START Selected extract

With just one week remaining until Texas’ critical Republican Senate primary runoff, former President Donald Trump has thrown his full weight behind state Attorney General Ken Paxton, launching a direct challenge to three-term incumbent Senator John Cornyn, a longstanding fixture of the Republican Party establishment.
The endorsement marks the latest chapter in Trump’s ongoing effort to purge the GOP of lawmakers who do not align unwaveringly with his political movement. While Paxton has been one of Trump’s most loyal allies throughout his political career, he also carries a decades-long trail of ethical controversies and legal battles that have made him a deeply polarizing figure even within his own party.
As the state’s top law enforcement officer, Paxton famously threw his weight behind Trump’s failed 2020 bid to overturn the presidential election results. More recently, he traveled to New York City to rally in support of Trump during the former president’s 2024 hush-money criminal trial, which ended in a conviction on all counts. Like Trump, Paxton has built a political brand as a scandal survivor: he faces a lingering reputation for ethical misconduct, having settled a high-profile federal corruption indictment in 2024 without admitting any wrongdoing, survived a 2023 impeachment by the Republican-controlled Texas House of Representatives over allegations of fraud and obstruction of justice, and was recently caught up in a public divorce after his wife filed for separation amid revelations of multiple extramarital affairs.

END Selected extract
START Extracted material

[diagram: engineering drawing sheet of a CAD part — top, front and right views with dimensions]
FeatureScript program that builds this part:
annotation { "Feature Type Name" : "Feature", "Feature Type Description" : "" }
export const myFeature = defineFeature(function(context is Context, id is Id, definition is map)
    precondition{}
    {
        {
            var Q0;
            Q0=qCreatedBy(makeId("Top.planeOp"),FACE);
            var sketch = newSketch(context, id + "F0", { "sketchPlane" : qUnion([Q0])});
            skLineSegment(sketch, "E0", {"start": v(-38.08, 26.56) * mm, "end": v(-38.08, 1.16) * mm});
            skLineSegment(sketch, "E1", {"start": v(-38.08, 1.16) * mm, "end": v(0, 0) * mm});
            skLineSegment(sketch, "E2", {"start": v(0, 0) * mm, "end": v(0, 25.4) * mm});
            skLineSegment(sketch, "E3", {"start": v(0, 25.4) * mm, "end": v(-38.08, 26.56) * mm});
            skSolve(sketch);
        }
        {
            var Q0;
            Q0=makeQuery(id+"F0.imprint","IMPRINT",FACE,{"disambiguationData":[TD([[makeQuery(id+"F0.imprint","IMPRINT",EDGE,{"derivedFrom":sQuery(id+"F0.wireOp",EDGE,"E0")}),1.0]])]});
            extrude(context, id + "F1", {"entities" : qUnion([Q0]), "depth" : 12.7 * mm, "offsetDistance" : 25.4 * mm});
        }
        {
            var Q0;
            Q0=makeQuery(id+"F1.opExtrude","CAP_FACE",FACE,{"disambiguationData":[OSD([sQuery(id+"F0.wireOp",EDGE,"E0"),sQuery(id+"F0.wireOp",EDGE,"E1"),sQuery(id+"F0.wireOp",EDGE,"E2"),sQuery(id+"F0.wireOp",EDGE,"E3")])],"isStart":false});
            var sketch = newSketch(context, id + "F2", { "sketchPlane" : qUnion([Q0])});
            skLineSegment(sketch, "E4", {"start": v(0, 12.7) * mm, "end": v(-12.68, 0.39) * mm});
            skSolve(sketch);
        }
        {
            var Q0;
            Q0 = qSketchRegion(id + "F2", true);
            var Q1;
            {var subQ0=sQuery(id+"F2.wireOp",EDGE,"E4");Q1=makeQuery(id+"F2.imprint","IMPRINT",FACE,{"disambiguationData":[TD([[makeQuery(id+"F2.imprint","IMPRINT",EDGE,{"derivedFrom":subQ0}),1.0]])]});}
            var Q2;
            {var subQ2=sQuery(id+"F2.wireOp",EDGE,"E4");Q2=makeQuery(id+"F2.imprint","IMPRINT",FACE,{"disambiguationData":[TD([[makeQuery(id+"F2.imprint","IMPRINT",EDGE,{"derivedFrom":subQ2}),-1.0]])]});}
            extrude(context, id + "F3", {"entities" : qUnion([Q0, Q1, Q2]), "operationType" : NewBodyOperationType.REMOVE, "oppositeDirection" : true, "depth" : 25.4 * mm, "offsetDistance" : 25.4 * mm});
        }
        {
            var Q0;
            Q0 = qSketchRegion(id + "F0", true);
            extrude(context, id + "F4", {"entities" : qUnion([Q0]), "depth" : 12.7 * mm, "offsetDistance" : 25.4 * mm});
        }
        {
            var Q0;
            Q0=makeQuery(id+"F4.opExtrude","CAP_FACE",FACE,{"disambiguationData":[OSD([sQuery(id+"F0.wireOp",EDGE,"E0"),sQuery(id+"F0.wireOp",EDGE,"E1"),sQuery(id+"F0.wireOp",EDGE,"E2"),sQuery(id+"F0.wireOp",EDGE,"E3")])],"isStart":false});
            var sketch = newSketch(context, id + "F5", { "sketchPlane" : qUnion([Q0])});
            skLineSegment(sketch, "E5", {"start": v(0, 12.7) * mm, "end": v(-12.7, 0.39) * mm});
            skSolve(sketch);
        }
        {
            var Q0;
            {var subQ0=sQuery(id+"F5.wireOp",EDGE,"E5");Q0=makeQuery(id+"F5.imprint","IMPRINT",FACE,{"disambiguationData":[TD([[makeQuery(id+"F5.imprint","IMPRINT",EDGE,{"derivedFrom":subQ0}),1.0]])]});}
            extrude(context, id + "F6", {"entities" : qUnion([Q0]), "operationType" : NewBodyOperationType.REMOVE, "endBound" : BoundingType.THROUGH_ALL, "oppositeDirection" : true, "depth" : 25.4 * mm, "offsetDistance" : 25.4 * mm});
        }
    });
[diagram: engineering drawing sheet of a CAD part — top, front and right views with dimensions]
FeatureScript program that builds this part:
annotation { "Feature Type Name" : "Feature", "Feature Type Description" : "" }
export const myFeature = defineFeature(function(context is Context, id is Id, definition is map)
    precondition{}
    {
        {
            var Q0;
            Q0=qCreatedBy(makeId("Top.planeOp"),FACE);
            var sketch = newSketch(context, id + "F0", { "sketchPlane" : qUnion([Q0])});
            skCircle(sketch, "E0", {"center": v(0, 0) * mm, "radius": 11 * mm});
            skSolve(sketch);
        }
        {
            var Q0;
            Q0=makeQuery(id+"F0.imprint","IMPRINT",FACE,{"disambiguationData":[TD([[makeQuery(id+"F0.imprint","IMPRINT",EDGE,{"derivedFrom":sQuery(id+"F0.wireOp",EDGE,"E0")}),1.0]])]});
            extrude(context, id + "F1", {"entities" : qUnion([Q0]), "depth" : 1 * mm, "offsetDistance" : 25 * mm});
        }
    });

END Extracted material

Tasks:
1. In the article on the Texas Senate runoff, how many terms has John Cornyn served as senator?
2. Reproduce the portion of the Texas Senate runoff article between "As the state’s" and "multiple extramarital affairs.", inclusive.
3. Condense the paragraph of the Texas Senate runoff article beginning "As the state’s top law enforcement officer" into a bulleted list that keeps its main facts.

Written answers:
1. Three terms.

2.
As the state’s top law enforcement officer, Paxton famously threw his weight behind Trump’s failed 2020 bid to overturn the presidential election results. More recently, he traveled to New York City to rally in support of Trump during the former president’s 2024 hush-money criminal trial, which ended in a conviction on all counts. Like Trump, Paxton has built a political brand as a scandal survivor: he faces a lingering reputation for ethical misconduct, having settled a high-profile federal corruption indictment in 2024 without admitting any wrongdoing, survived a 2023 impeachment by the Republican-controlled Texas House of Representatives over allegations of fraud and obstruction of justice, and was recently caught up in a public divorce after his wife filed for separation amid revelations of multiple extramarital affairs.

3.
- As attorney general, Paxton backed Trump's failed 2020 bid to overturn the presidential election results.
- He traveled to New York City to rally for Trump during the 2024 hush-money trial, which ended in conviction on all counts.
- Like Trump, Paxton has built a political brand as a scandal survivor.
- In 2024 he settled a federal corruption indictment without admitting wrongdoing.
- In 2023 he survived impeachment by the Republican-controlled Texas House over allegations of fraud and obstruction of justice.
- He was recently caught up in a public divorce after his wife filed for separation amid revelations of multiple extramarital affairs.